Exercise requirements: Rewrite the listing from the line with "What is the" up to and including the line with "Count the lignes" as a Markdown table with the columns Row and Line, leaving out blank lines.

Task input:
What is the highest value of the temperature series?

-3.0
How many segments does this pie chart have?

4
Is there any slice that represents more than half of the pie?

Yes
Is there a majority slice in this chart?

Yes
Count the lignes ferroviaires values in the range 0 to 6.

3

...

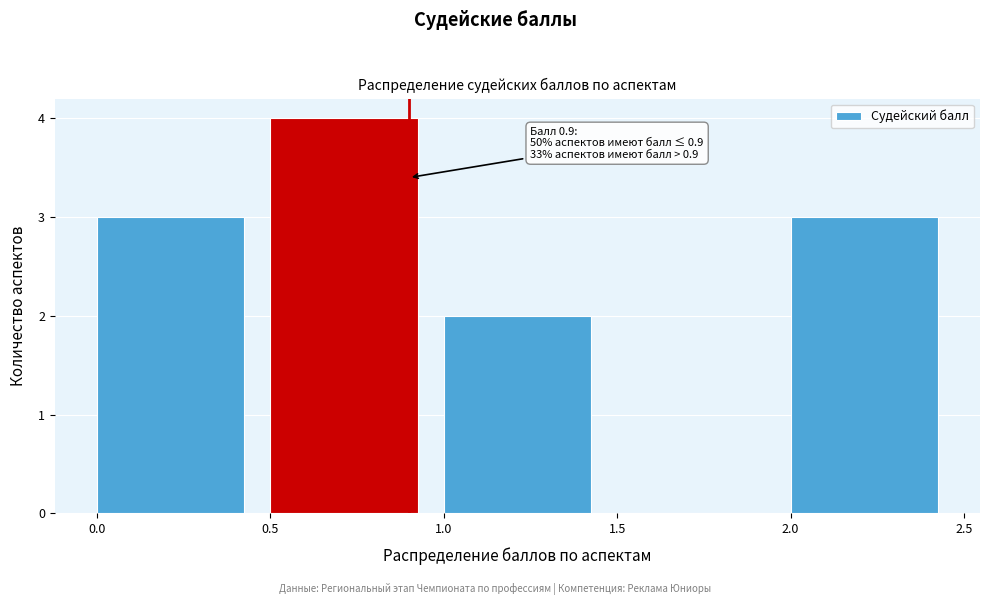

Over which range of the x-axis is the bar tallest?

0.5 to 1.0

Result for this task:
| Row | Line |
|---|---|
| 1 | What is the highest value of the temperature series? |
| 2 | -3.0 |
| 3 | How many segments does this pie chart have? |
| 4 | 4 |
| 5 | Is there any slice that represents more than half of the pie? |
| 6 | Yes |
| 7 | Is there a majority slice in this chart? |
| 8 | Yes |
| 9 | Count the lignes ferroviaires values in the range 0 to 6. |